Synergistic and individual effects of umbelliferone with 5-flurouracil on the status of lipid peroxidation and antioxidant defense against 1, 2-dimethylhydrazine induced rat colon carcinogenesis

5-Fluorouracil (5-FU) is one of the widely used chemotherapeutic drugs targeting various cancers including colon cancer, but its chemoresistance remains as a major obstacle in clinical settings. Towards this goal, we evaluated the in vivo efficacy of umbelliferone (UMB) with 5-flurouracil (5-fu) against 1, 2-dimethylhydrazine (DMH) induced colon carcinogenesis in rats. Rats were divided into seven groups of six rats each. Rats in group 1 received high fat diet and served as control, group 2 rats received high fat diet with DMH (20 mg/kg body weight) once a week subcutaneously for the first 15 weeks which represent the colon cancer bearing rats. Group 3 rats received umbelliferone via intragastric injection at a daily dose of 30 mg/kg body weight for 30 weeks every day. Groups 4–7 rats received high fat diet with DMH (20 mg/kg body weight) as in group 2. In addition group 4 rats (initiation) received UMB starting 1 week before 1st DMH injection and continued till the end of last DMH injection, group 5 rats (post-initiation) received UMB after 1 week of last DMH injection and continued till the end of the experimental period, group 6 rats (Entire period) received UMB throughout the experimental period. Group 7 cancer bearing rats received 5-flurouracil (100 mg/kg body weight) once a week intravenously for first 4 weeks and UMB was given as in group 6 throughout the experimental period of 30 weeks Levels of glutathione-s-transferase (GST), superoxide dismutase (SOD), catalase (CAT), and glutathione peroxidase (GPx), glutathione reductase (GR) and reduced glutathione (GSH) decreased following DMH treatment, and also the levels of lipid peroxidation end products like thiobarbituric acid substances (TBARS), lipid hydroperoxides (LOOH) and conjugated dines (CD) were significantly decreased in DMH-treated rats.

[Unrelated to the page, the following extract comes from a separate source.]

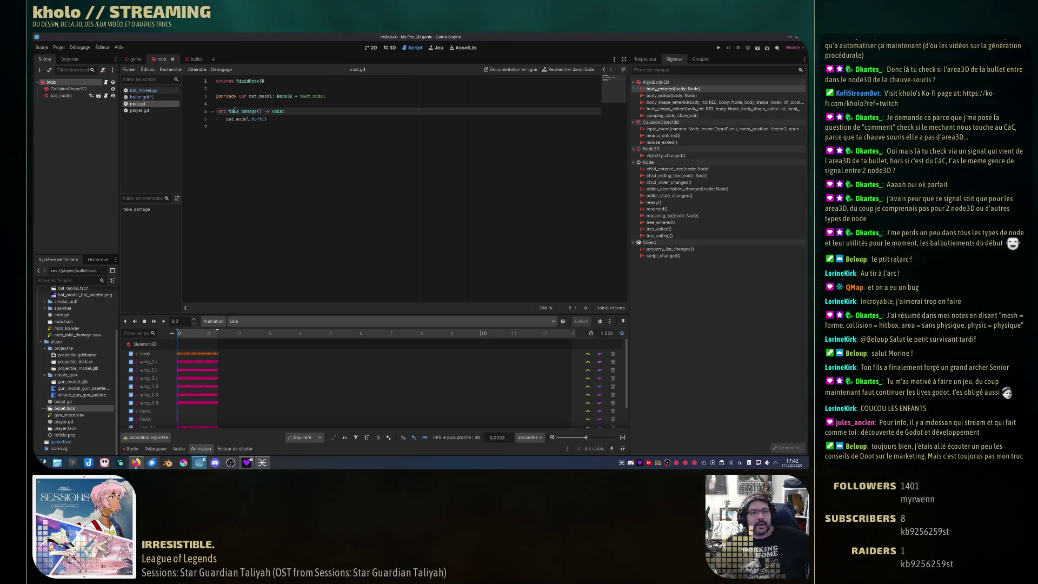
pyautogui.click(358, 287)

Administration of UMB alone and combined effect of UMB with 5-Fu significantly reversed these activities to near normal, which concludes the anti-carcinogenic efficacy of UMB. This effect was further confirmed by histopathological studies and finally proved that UMB as an effective and potential chemotherapeutic agent against DMH-induced colon carcinogenesis.